「半分は面スタイルのボブ。あと半分は任せます」とジョージ先生に言われた。
いきなり言われた。

そんなスタイルはやった事もないし、見た事もない。
試作を繰り返しゴーサインが出た。

dhkさんで優勝させて頂いて、また東京大会。
モデル確保が出来ていなくて、関越でも使えるようにと長めに仕上げた。

これがいけなかった。

メリハリやキレがない作品になってしまった。やっぱり一発勝負の気合いが必要な世界だ。

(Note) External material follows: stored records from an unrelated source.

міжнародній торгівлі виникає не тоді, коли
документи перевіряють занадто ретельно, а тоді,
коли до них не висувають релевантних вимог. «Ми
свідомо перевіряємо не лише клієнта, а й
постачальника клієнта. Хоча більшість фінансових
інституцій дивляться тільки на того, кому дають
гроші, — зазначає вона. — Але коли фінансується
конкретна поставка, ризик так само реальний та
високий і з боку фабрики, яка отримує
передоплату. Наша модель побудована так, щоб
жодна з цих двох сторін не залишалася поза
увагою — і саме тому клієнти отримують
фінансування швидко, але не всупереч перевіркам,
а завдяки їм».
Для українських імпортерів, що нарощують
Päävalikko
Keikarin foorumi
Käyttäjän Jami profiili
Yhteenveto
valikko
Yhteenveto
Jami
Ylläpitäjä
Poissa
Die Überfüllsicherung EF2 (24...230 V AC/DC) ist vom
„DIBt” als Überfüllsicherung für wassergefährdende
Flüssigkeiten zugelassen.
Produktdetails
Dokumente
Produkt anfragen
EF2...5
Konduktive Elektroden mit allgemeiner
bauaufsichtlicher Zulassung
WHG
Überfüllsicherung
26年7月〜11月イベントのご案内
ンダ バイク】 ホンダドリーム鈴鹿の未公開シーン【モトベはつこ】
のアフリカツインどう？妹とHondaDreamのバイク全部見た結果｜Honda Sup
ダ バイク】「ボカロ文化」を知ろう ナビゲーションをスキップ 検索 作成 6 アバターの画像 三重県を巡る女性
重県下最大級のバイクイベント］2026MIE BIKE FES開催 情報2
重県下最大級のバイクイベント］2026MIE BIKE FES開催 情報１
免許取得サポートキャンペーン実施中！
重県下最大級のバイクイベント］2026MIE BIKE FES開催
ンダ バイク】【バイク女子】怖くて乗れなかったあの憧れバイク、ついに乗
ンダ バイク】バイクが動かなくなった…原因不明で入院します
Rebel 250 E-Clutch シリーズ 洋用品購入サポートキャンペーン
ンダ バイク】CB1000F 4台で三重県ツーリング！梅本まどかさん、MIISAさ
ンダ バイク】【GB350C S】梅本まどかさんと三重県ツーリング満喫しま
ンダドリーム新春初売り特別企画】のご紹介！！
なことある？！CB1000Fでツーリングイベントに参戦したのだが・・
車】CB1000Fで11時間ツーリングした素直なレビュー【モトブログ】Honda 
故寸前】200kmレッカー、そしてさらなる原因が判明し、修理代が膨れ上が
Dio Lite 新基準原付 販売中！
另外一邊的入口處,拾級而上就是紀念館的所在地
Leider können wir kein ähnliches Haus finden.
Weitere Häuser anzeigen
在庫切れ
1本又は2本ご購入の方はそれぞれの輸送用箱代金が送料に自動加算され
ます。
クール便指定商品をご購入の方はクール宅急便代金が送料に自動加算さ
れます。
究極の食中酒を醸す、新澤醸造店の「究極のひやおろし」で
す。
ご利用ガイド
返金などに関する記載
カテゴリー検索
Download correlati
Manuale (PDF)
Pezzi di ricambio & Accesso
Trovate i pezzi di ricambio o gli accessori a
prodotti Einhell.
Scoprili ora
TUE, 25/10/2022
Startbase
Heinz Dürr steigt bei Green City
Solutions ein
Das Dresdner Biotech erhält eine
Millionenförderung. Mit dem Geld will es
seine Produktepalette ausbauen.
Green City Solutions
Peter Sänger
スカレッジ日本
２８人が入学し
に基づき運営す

「まだ決まってもいねえのに、次とか考えるな」と散々説教されて、いい勉強になった。

表彰式。

さっさんがグラデーションフリーで優勝した。半端じゃない練習量だった。休みの日に朝サロンに行くと、ロッキーのサントラかけて汗だくになってた。2人で優勝を目指して毎日練習していた。
さっさんが優勝して心から嬉しかった。

泣き虫のさっさんが涙1つ見せなかった。自信があったんだと思う。
で俺の番。

3位だった。東京大会で表彰台に上がれるなんて夢みたいだった。
陽さんも喜んでくれた。

関越は16位で逆転されて全国には行けなかった。全国への道は遠い。

次の年は「トップは全部面構成」と言われた。もう師匠を信じるしかなかった。
さっさんは同じ部門にチャレンジする最初の年だった。

そんな「何か」が変わっていきそうな時の3月、さっさんが夜中に病院に運ばれた。
なんでも心臓が痛くて呼吸が出来なかったらしい。
そしてその日のうちにすぐ診断結果がでた。

さっさんは、
毎日一緒に練習してたさっさんは、
2人で夢語り合いながら酒のんでたさっさんは、
本当の弟みたいに思ってたさっさんは、


「急性骨髄性白血病」だった。



東京大会二回目。
その前に俺達は、陽さんと俺は、子供を授かった。
双子の男の子だとわかった。

もうお腹が大きくなり、安定期も過ぎていたのに、名前も決めていたのに、

俺達の双子ちゃんは、お腹で死んでしまった。
今でも思い出すと涙が出てくる。

お前達の事、1日も忘れた事ないぞ。

そして二回目の東京大会。
陽さんは頑張って見にきてくれた。
いいとこ見せるしかないと思った。
「見とけよ」
陽さんに元気になって欲しかった。
陽さんの事しか考えてなかった。
自分なんてどうでも良かった。

それは間違った考え方だった。

本当に誰かの為になりたいと思った人間は、そんな事考えない。
自分自身に、自分の為に一生懸命になる。
それだけが、その「誰か」の為になると信じて。

結果は9位。予選落ち。

新婚時代も、妊娠した時も、悲しい事があった時も、ずっと応援してくれて、なんとかしてあげたいって思った東京大会でも負けて、もうダメかと思った。

想像できますか?
男のくだらない夢にそこまで付き合えますか?僕が女の子だったらむ 無理かな。

俺は次の日からまた練習を始めた。


しばらくして工藤さんが卒業した。 目の前で日本一を見せてくれた事。一生忘れる事はないだろう。
練習を見ていて、「ここまでやらなきゃ狙えないのか」と思った。いつか日本一に、なんて、恐くて言えなかった。
ビビり屋なもんで。

それでも、いつかいつかって、練習を続けた。5年目で初めて東京大会で人間モデルの部門に出た。

当時は、死ぬ程努力していると思っていた。
笑ってしまいます。
手応えは無かった。ただ必死だった。

7位までが東京都代表として関東甲信越大会に行ける。
結果は、5位。入賞。

涙が止まらなかった。何の涙だったんだろう。ホッとしたのかな。感謝の涙だったのか、今はよく分からない。師匠や工藤さんや、仲間たちが喜んでくれた。

会場の外に出て陽さんに電話した。
「賞取ったよ!東京通過したよ!」
陽さんは極めて穏やかな声で、
「分かってたよ。ずっと祈ってたら、競技終了くらいに、窓から日がさしたんだ」と言った。

その日は曇っていた。

俺は、陽さんと出会って本当に、本当に良かったと思った。

今でも、いや今の方がもっと強くそう思っている。

そして関東甲信越大会。

競技が終わって周りの作品を見て、「俺が居ていい場所じゃない」と思った。レベルが違う。

20数人中、ビリから2番目だった。

「早く帰らせてくれ‼‼」といい歳してワンワン泣いた。



工藤さんが「帰ろうぜ」と、信じられない位優しい声で言った。